Padahal, baik PNS atau honorer sama-sama berstatus sebagai guru yang dituntut bekerja profesional. Kinerja guru honorerpun tetap dituntut secara profesional juga. Namun, gajinya tak wajar, padahal kebutuhan guru PNS dengan guru honor sama. Dapatkah pemerintah segera menjawab semua keluhan guru honorer?.
Tingginya jumlah guru honorer yang terus berharap pengakuan sebagai ASN, -atau minimal kesetaraan tunjangan- masih belum berhasil menjadikan guru bebas dari beban persoalan. Sulitnya kehidupan ekonomi karena minimnya honor dan beratnya menghadapi tantangan mendidik siswa di jaman now yang tidak mudah.
Jika pendidikan masih menghadapi masalah guru, kualitas pendidikan taruhannya. Memang benar, kesejahteraan guru tidak lepas dari masalah anggaran. Baik pemerintah pusat melalui Anggaran Pendapatan Belanja Negara (APBN) untuk pendidikan yang telah mengalokasikan 20% nyatanya jumlah tersebut masih kurang. Bahkan, pemerintah pusat meminta agar daerah melalui APBD juga menganggarkan 20%. Bagaimana dengan kondisi daerah yang tidak memiliki pendapatan cukup?.
Faktanya, kesejahteraan guru dikembalikan kepada kebijakan lembaga masing-masing. Kurangnya pemerataan kesejahteraan guru kerap menimbukan kecemburuan sosial. Tidak adanya pengaturan yang jelas hingga kontra produktif. Harapan tercukupinya guru dalam waktu singkat pun tak bisa dipastikan. Problem guru honorer ini hakikatnya adalah problem sistemik.

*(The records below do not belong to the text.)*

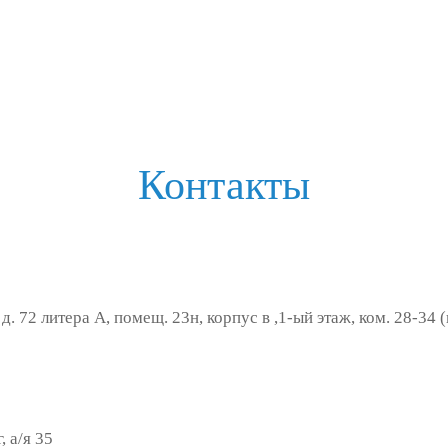
Контакты
д. 72 литера А, помещ. 23н, корпус в ,1-ый этаж, ком. 28-34
 а/я 35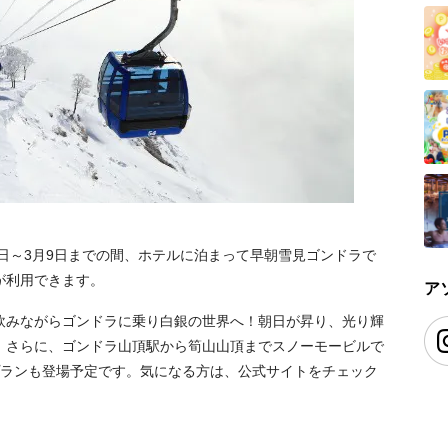
1日～3月9日までの間、ホテルに泊まって早朝雪見ゴンドラで
が利用できます。
ア
飲みながらゴンドラに乗り白銀の世界へ！朝日が昇り、光り輝
。さらに、ゴンドラ山頂駅から筍山山頂までスノーモービルで
プランも登場予定です。気になる方は、公式サイトをチェック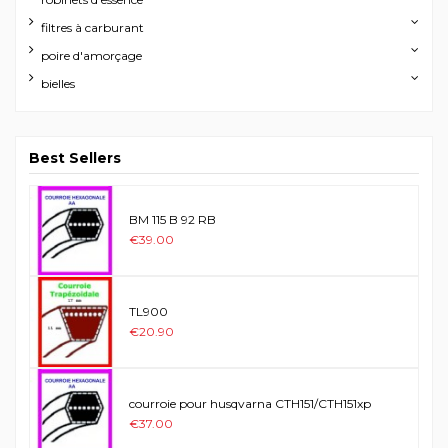
filtres à carburant
poire d'amorçage
bielles
Best Sellers
BM 115 B 92 RB
€39.00
TL900
€20.90
courroie pour husqvarna CTH151/CTH151xp
€37.00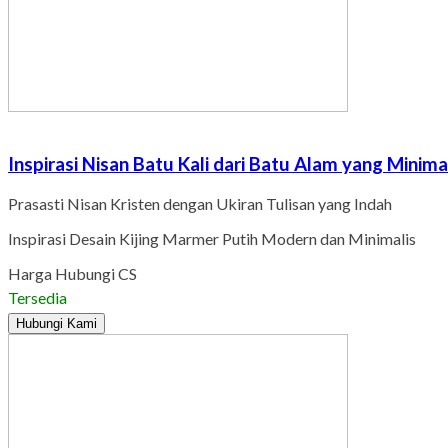
Inspirasi Nisan Batu Kali dari Batu Alam yang Minim
Prasasti Nisan Kristen dengan Ukiran Tulisan yang Indah
Inspirasi Desain Kijing Marmer Putih Modern dan Minimalis
Harga Hubungi CS
Tersedia
Hubungi Kami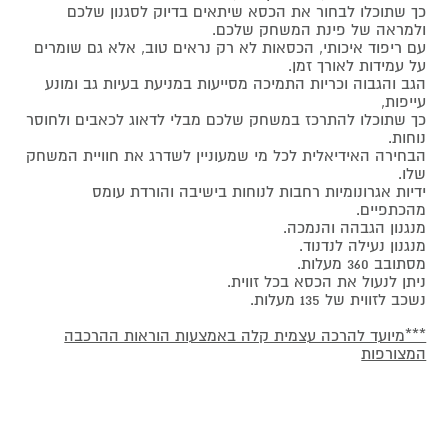
כך שתוכלו לבחור את הכסא שיתאים בדיוק לסגנון שלכם
ולמראה של פינת המשחק שלכם.
עם ריפוד איכותי, הכסאות לא רק נראים טוב, אלא גם שומרים
על עמידות לאורך זמן.
הגב והגבוה וכריות התמיכה מסייעות במניעת בעיות גב ומונע
עייפות,
כך שתוכלו להתרכז במשחק שלכם מבלי לדאוג לכאבים ולחוסר
נוחות.
הבחירה האידיאלית לכל מי שמעוניין לשדרג את חוויית המשחק
שלו.
ידיות אגרונומיות רחבות לנוחות בישיבה והורדת עומס
מהכתפיים.
מנגנון הגבהה והנמכה.
מנגנון נעילה לנדנוד.
מסתובב 360 מעלות.
ניתן לנעול את הכסא בכל זווית.
נשכב לזווית של 135 מעלות.
***מיועד להרכה עצמית קלה באמצעות הוראות ההרכבה
המצורפות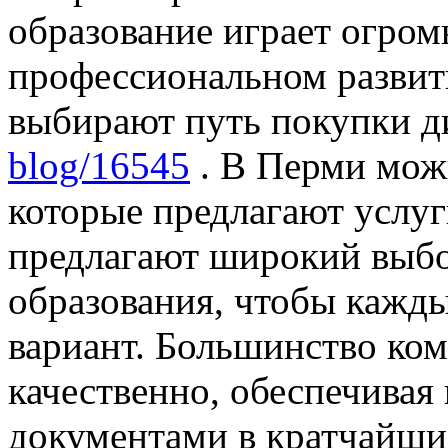
образование играет огром
профессиональном развит
выбирают путь покупки 
blog/16545
. В Перми мож
которые предлагают услу
предлагают широкий выбо
образования, чтобы кажд
вариант. Большинство ко
качественно, обеспечива
документами в кратчайши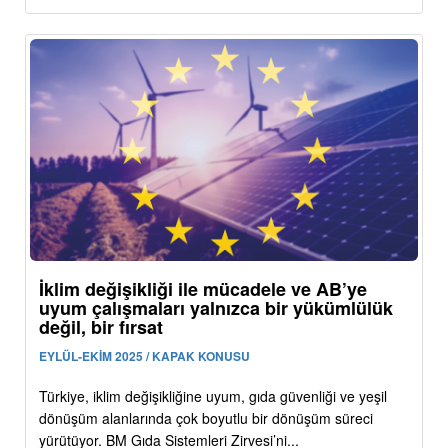
İklim değişikliği ile mücadele ve AB’ye
uyum çalışmaları yalnızca bir yükümlülük
değil, bir fırsat
EYLÜL-EKİM 2025 / KAPAK KONUSU
Türkiye, iklim değişikliğine uyum, gıda güvenliği ve yeşil
dönüşüm alanlarında çok boyutlu bir dönüşüm süreci
yürütüyor. BM Gıda Sistemleri Zirvesi’ni...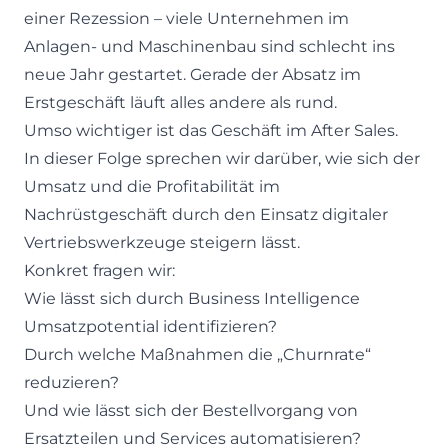
einer Rezession – viele Unternehmen im
Anlagen- und Maschinenbau sind schlecht ins
neue Jahr gestartet. Gerade der Absatz im
Erstgeschäft läuft alles andere als rund.
Umso wichtiger ist das Geschäft im After Sales.
In dieser Folge sprechen wir darüber, wie sich der
Umsatz und die Profitabilität im
Nachrüstgeschäft durch den Einsatz digitaler
Vertriebswerkzeuge steigern lässt.
Konkret fragen wir:
Wie lässt sich durch Business Intelligence
Umsatzpotential identifizieren?
Durch welche Maßnahmen die „Churnrate“
reduzieren?
Und wie lässt sich der Bestellvorgang von
Ersatzteilen und Services automatisieren?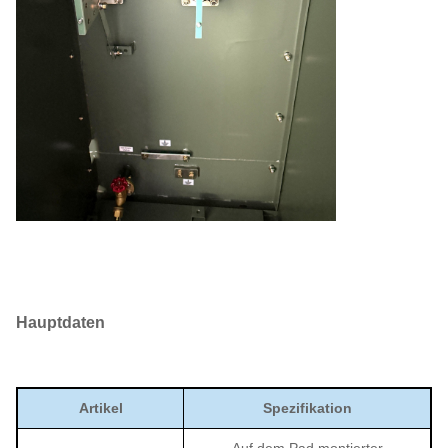
Hauptdaten
Artikel
Spezifikation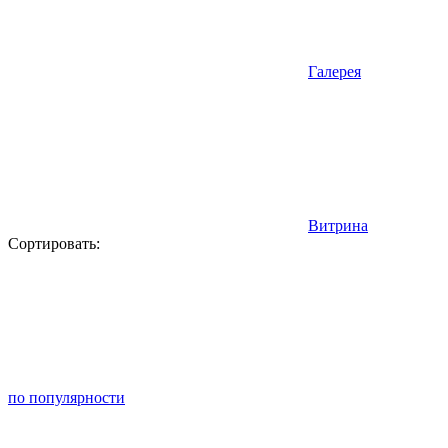
Галерея
Витрина
Сортировать:
по популярности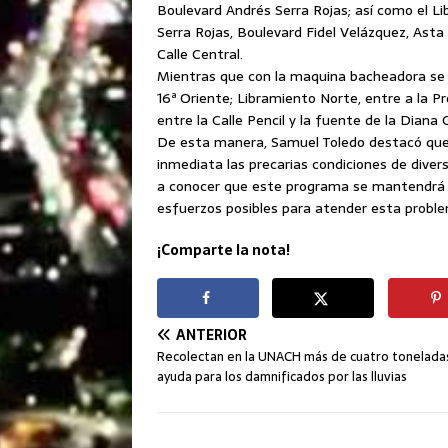
Boulevard Andrés Serra Rojas; así como el L
Serra Rojas, Boulevard Fidel Velázquez, Asta
Calle Central.
Mientras que con la maquina bacheadora se h
16ª Oriente; Libramiento Norte, entre a la Pr
entre la Calle Pencil y la fuente de la Diana
De esta manera, Samuel Toledo destacó que
inmediata las precarias condiciones de divers
a conocer que este programa se mantendrá 
esfuerzos posibles para atender esta probl
¡Comparte la nota!
ANTERIOR
Recolectan en la UNACH más de cuatro tonelada
ayuda para los damnificados por las lluvias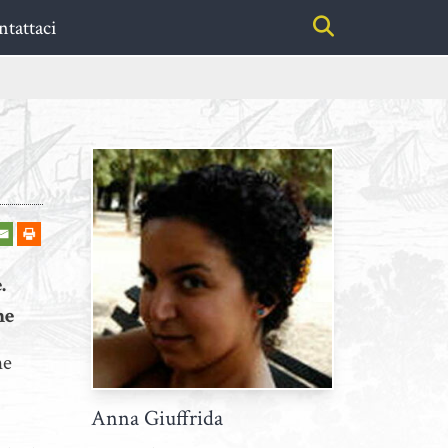
tattaci
.
me
ne
Anna Giuffrida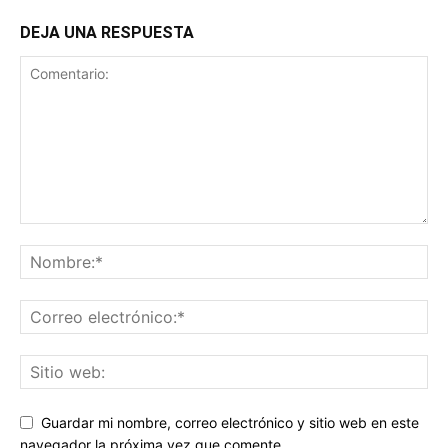
DEJA UNA RESPUESTA
Guardar mi nombre, correo electrónico y sitio web en este
navegador la próxima vez que comente.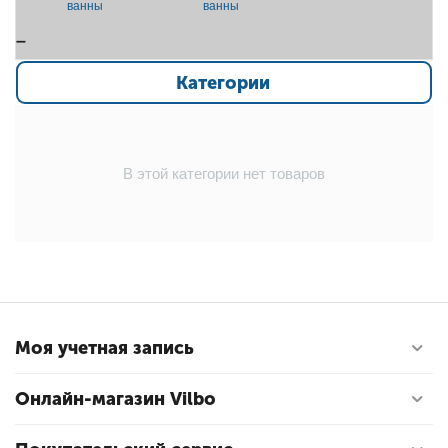
ванны
ванны
Категории
В этой категории нет товаров
Моя учетная запись
Онлайн-магазин Vilbo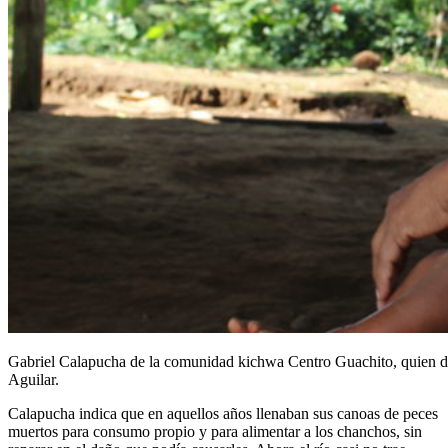
Gabriel Calapucha de la comunidad kichwa Centro Guachito, quien den
Aguilar.
Calapucha indica que en aquellos años llenaban sus canoas de peces
muertos para consumo propio y para alimentar a los chanchos, sin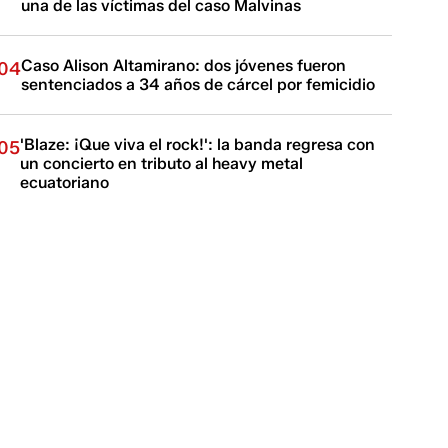
una de las víctimas del caso Malvinas
Caso Alison Altamirano: dos jóvenes fueron
04
sentenciados a 34 años de cárcel por femicidio
'Blaze: ¡Que viva el rock!': la banda regresa con
05
un concierto en tributo al heavy metal
ecuatoriano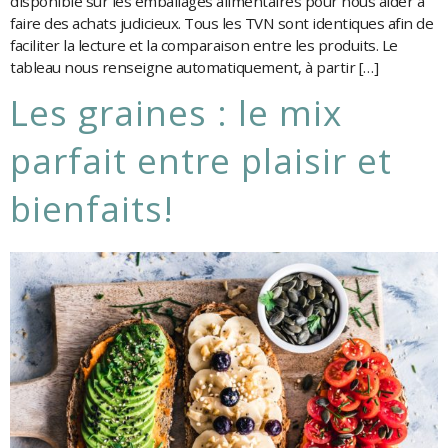
disponible sur les emballages alimentaires pour nous aider à
faire des achats judicieux. Tous les TVN sont identiques afin de
faciliter la lecture et la comparaison entre les produits. Le
tableau nous renseigne automatiquement, à partir […]
les graines : le mix
parfait entre plaisir et
bienfaits!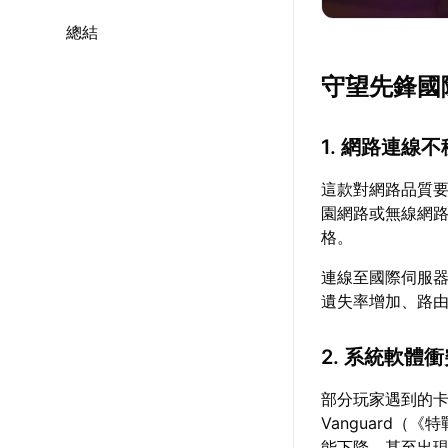
總結
守望先鋒國
1. 網路連線
這款對網路品質
園網路或無線網
格。
連線至國際伺服
遺失率增加、路
2. 系統軟體
部分玩家遇到的卡
Vanguard
能下降，甚至出現St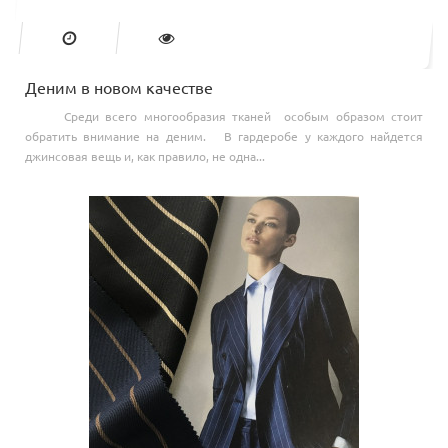
Деним в новом качестве
Среди всего многообразия тканей особым образом стоит
обратить внимание на деним. В гардеробе у каждого найдется
джинсовая вещь и, как правило, не одна...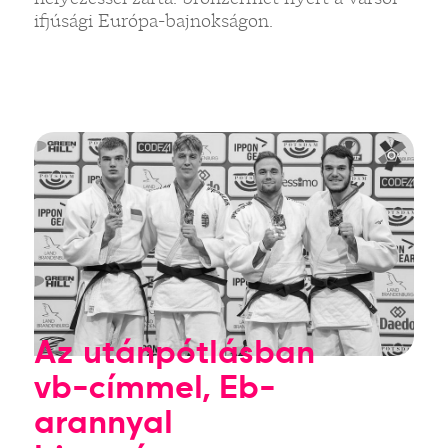
ifjúsági Európa-bajnokságon.
Az utánpótlásban
vb-címmel, Eb-
arannyal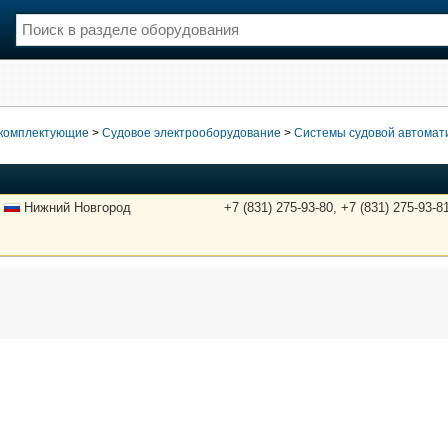
нции
Флот
и и семинары
Галерея флота
 комплектующие
>
Судовое электрооборудование
>
Системы судовой автомат
и
Форум
Отзывы
Все службы
Нижний Новгород
+7 (831) 275-93-80, +7 (831) 275-93-8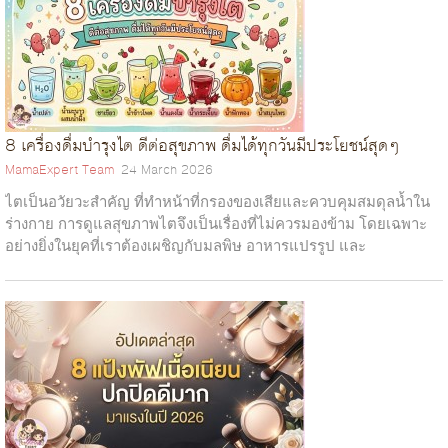
8 เครื่องดื่มบำรุงไต ดีต่อสุขภาพ ดื่มได้ทุกวันมีประโยชน์สุดๆ
MamaExpert Team
24 March 2026
ไตเป็นอวัยวะสำคัญ ที่ทำหน้าที่กรองของเสียและควบคุมสมดุลน้ำใน
ร่างกาย การดูแลสุขภาพไตจึงเป็นเรื่องที่ไม่ควรมองข้าม โดยเฉพาะ
อย่างยิ่งในยุคที่เราต้องเผชิญกับมลพิษ อาหารแปรรูป และ
ความเครียดในชีวิตประจำวั...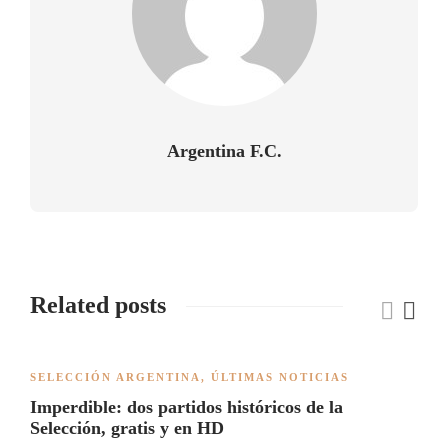
Argentina F.C.
Related posts
SELECCIÓN ARGENTINA
,
ÚLTIMAS NOTICIAS
Imperdible: dos partidos históricos de la
Selección, gratis y en HD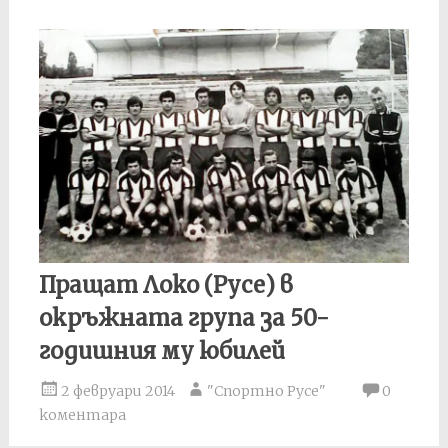
Пращат Локо (Русе) в
окръжната група за 50-
годишния му юбилей
2 февруари 2014
"Спортно Русе"
0
коментара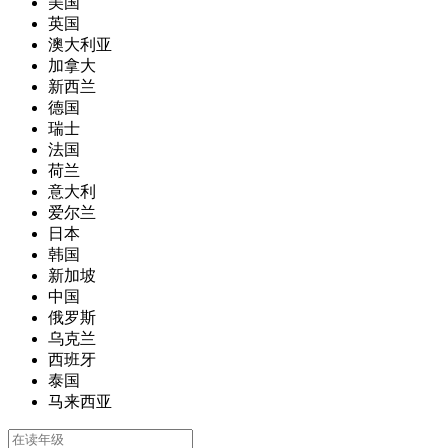
美国
英国
澳大利亚
加拿大
新西兰
德国
瑞士
法国
荷兰
意大利
爱尔兰
日本
韩国
新加坡
中国
俄罗斯
乌克兰
西班牙
泰国
马来西亚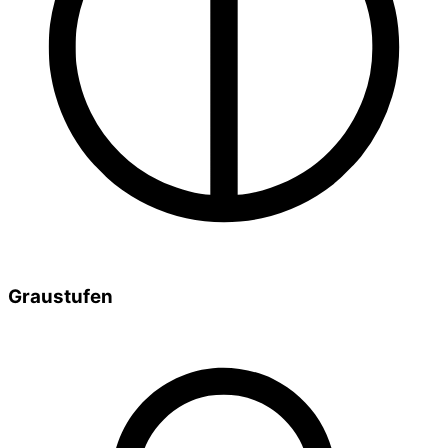
Graustufen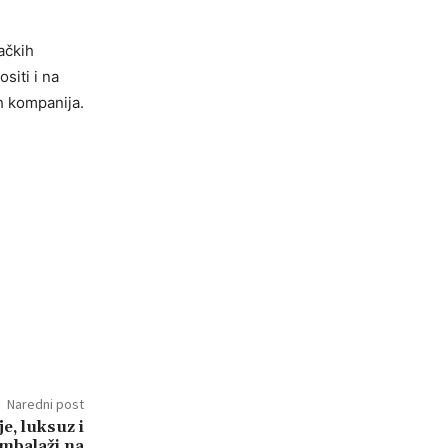
ačkih
siti i na
h kompanija.
Naredni post
e, luksuz i
ambalaži na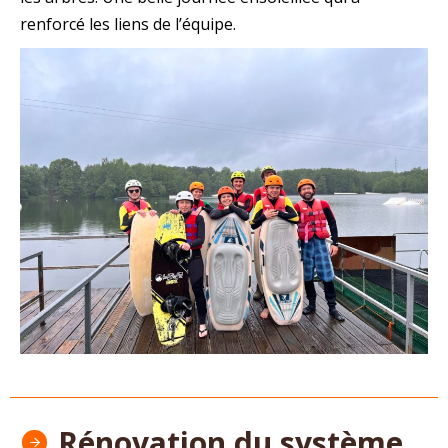
renforcé les liens de l’équipe.
Rénovation du système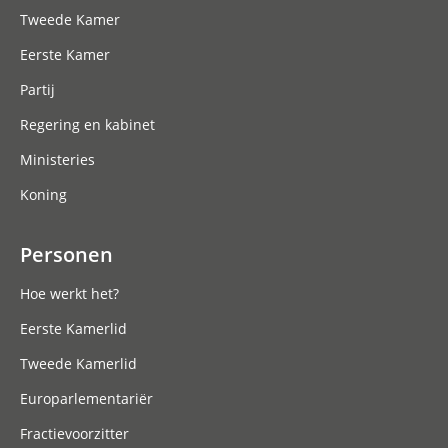
Tweede Kamer
Eerste Kamer
Partij
Regering en kabinet
Ministeries
Koning
Personen
Hoe werkt het?
Eerste Kamerlid
Tweede Kamerlid
Europarlementariër
Fractievoorzitter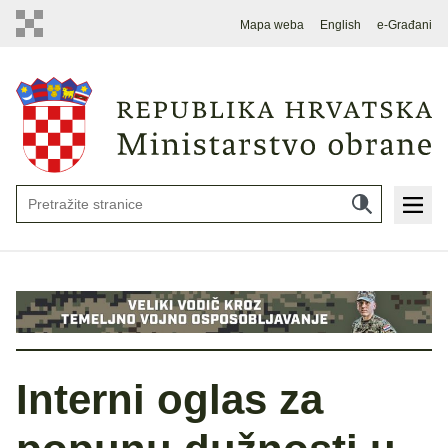
Mapa weba
English
e-Građani
Interni oglas za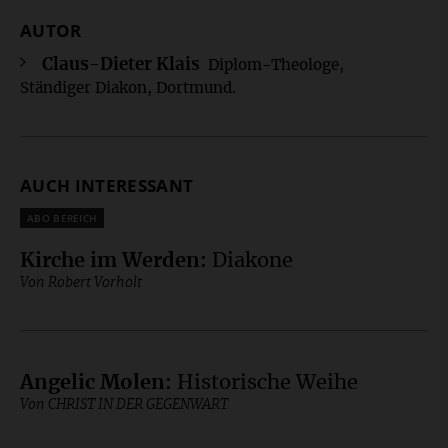
AUTOR
Überschrift
Artikel-
Claus-Dieter Klais
Diplom-Theologe,
Ständiger Diakon, Dortmund.
Infos
AUCH INTERESSANT
Plus
Kirche im Werden
:
Diakone
Von Robert Vorholt
Angelic Molen
:
Historische Weihe
Von CHRIST IN DER GEGENWART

Betapa beratnya menata pendidikan dalam sistem sekuler kapitalis saat ini. Baru persoalan kesejahteraan guru, belum lagi kurikulum, pengelolaan lembaga pendidikan, serta output pendidikan yang diharapkan. Sesak sepertinya nafas ini. Oleh karena itu, tak ada jalan lain untuk menyelesaikan masalah pendidikan ini melainkan harus mengganti sistem yang rusak dan merusak ini dengan sistem yang terjamin ketangguhannya dalam mengelola pendidikan.
Sistem Islam sudah terbukti melahirkan generasi yang cemerlang. Selain itu, dengannya nasib guru terjamin. Bayangkan saja, guru PAUD jamannya digaji puluhan juta. Sangatlah wajar, jika generasi yang dilahirkan peradaban Islam menjadi generasi tangguh dan brilian. Saatnya kita melirik sistem Islam, yakni Khilafah untuk menjadi solusi alternatif dari permasalahan pendidikan saat ini.